• [WHAT IS EXPECTED]: Search the lines of the records for the word "this", and copy every line that has it.

• [DATA EXCERPTS]:
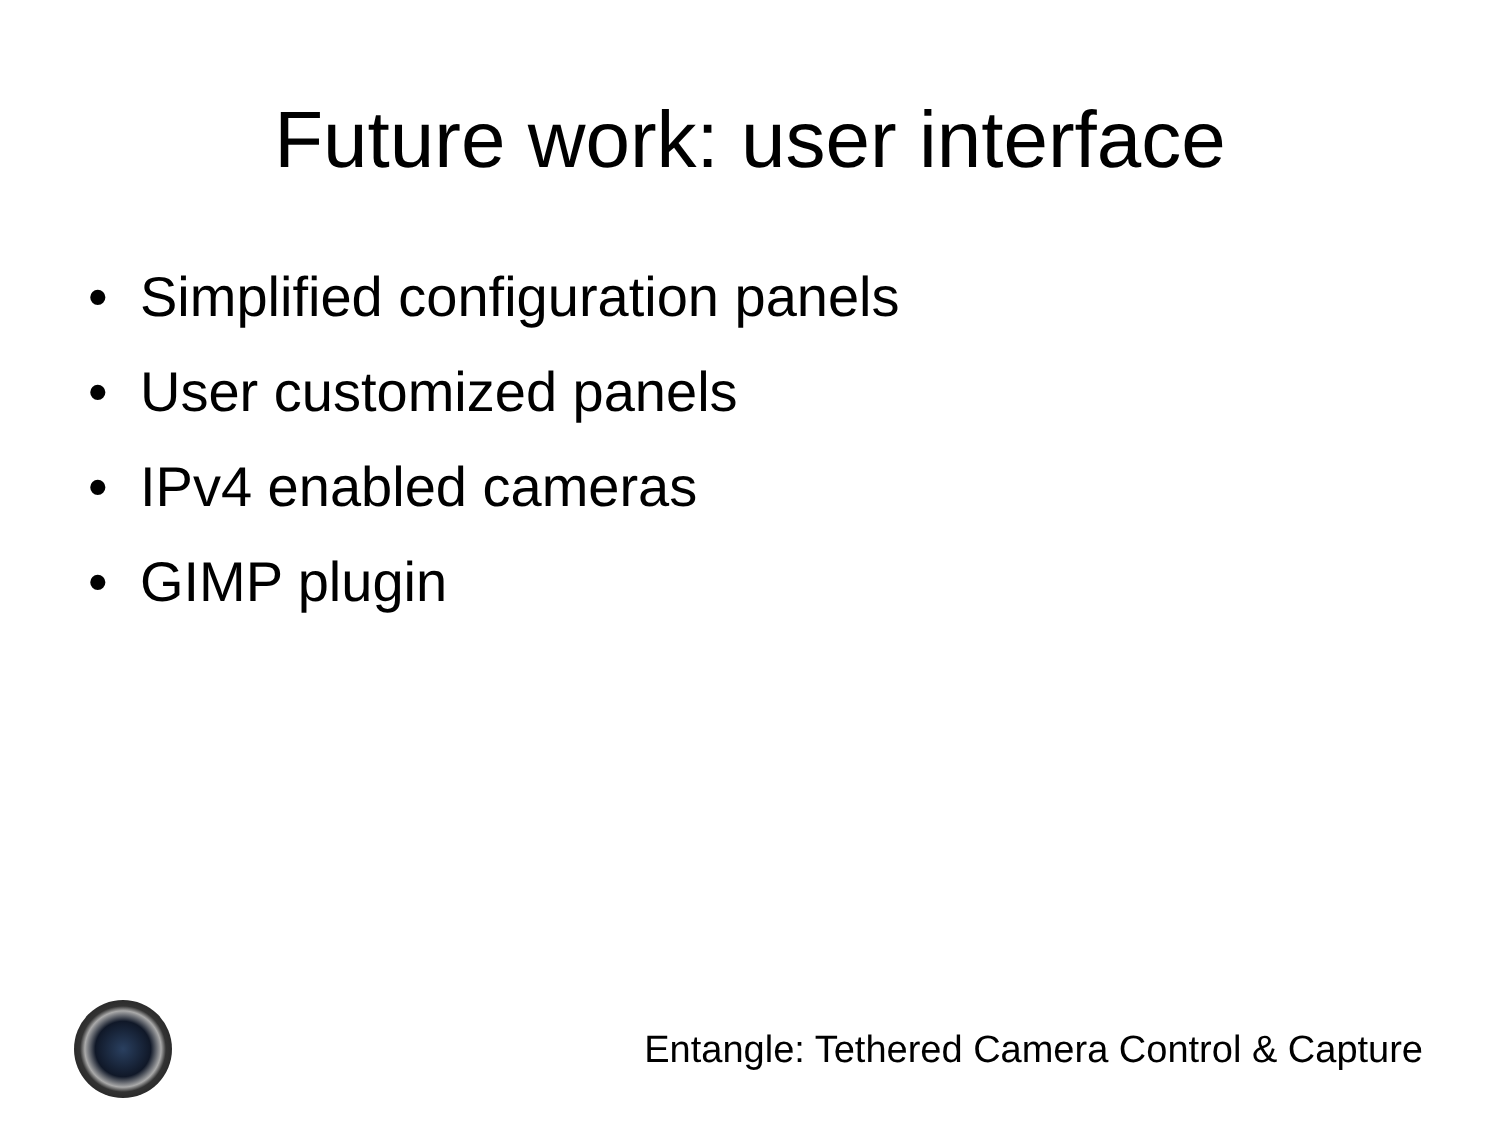Future work: user interface
• Simplified configuration panels
• User customized panels
• IPv4 enabled cameras
• GIMP plugin
Entangle: Tethered Camera Control & Capture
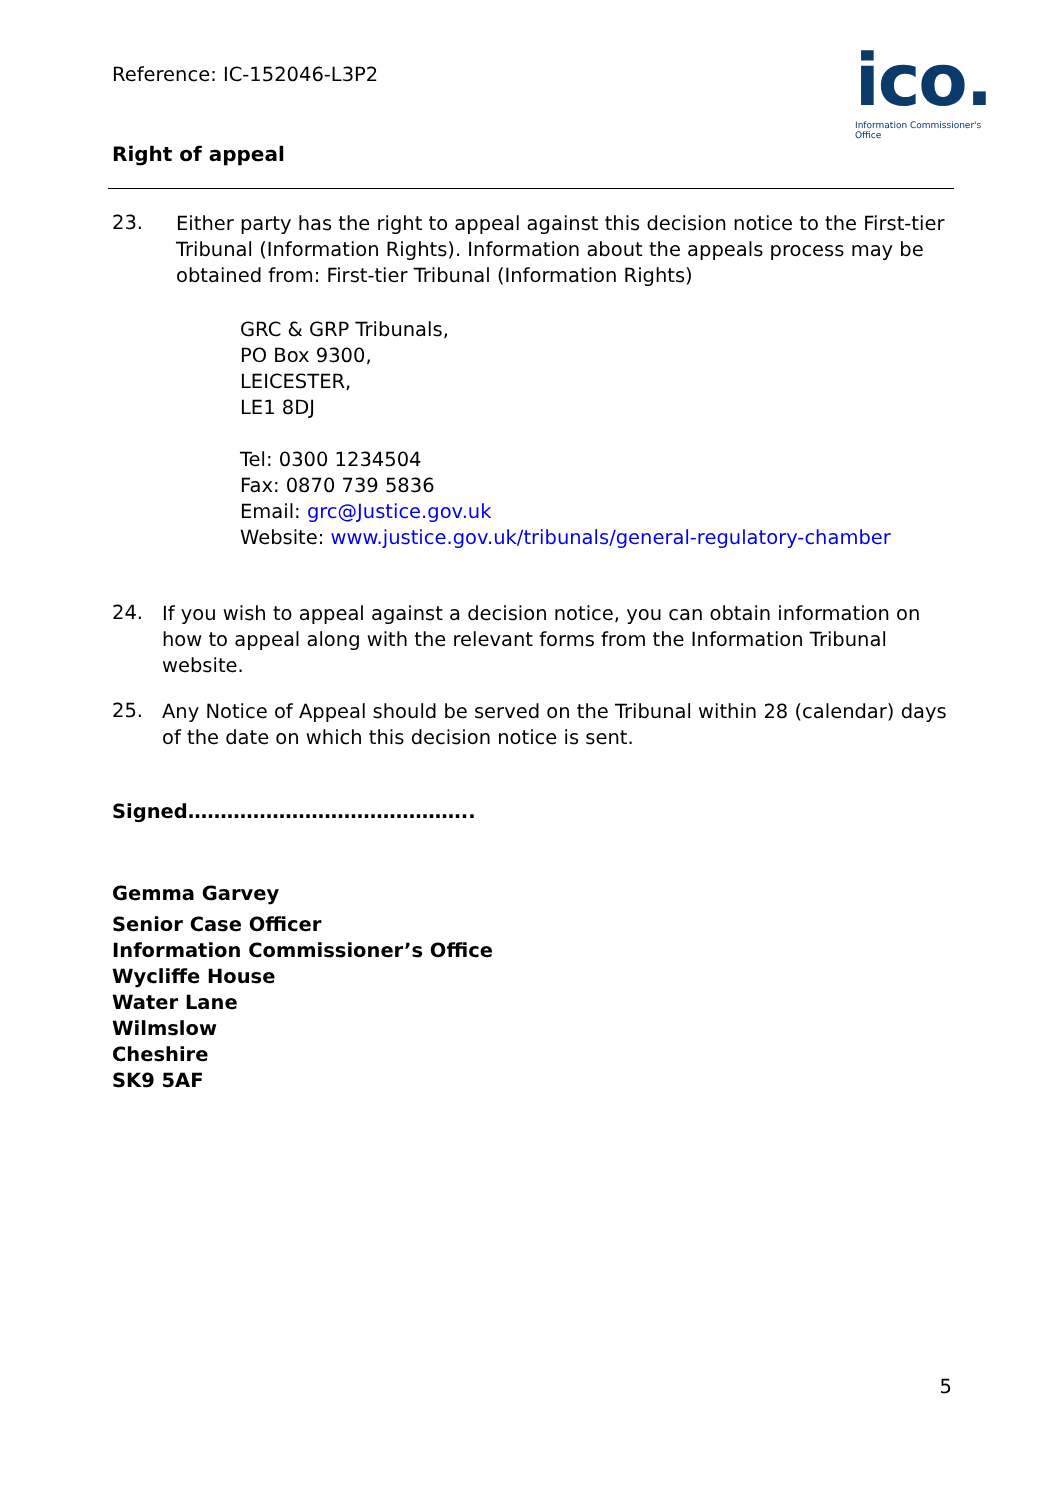ico.
Information Commissioner's Office
Reference: IC-152046-L3P2
Right of appeal
23.
Either party has the right to appeal against this decision notice to the First-tier Tribunal (Information Rights). Information about the appeals process may be obtained from: First-tier Tribunal (Information Rights)
GRC & GRP Tribunals,
PO Box 9300,
LEICESTER,
LE1 8DJ
Tel: 0300 1234504
Fax: 0870 739 5836
Email: grc@Justice.gov.uk
Website: www.justice.gov.uk/tribunals/general-regulatory-chamber
24.
If you wish to appeal against a decision notice, you can obtain information on how to appeal along with the relevant forms from the Information Tribunal website.
25.
Any Notice of Appeal should be served on the Tribunal within 28 (calendar) days of the date on which this decision notice is sent.
Signed……………………………………..
Gemma Garvey
Senior Case Officer
Information Commissioner’s Office
Wycliffe House
Water Lane
Wilmslow
Cheshire
SK9 5AF
5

• [OUTPUT BELOW]:
Either party has the right to appeal against this decision notice to the First-tier Tribunal (Information Rights). Information about the appeals process may be obtained from: First-tier Tribunal (Information Rights)
Any Notice of Appeal should be served on the Tribunal within 28 (calendar) days of the date on which this decision notice is sent.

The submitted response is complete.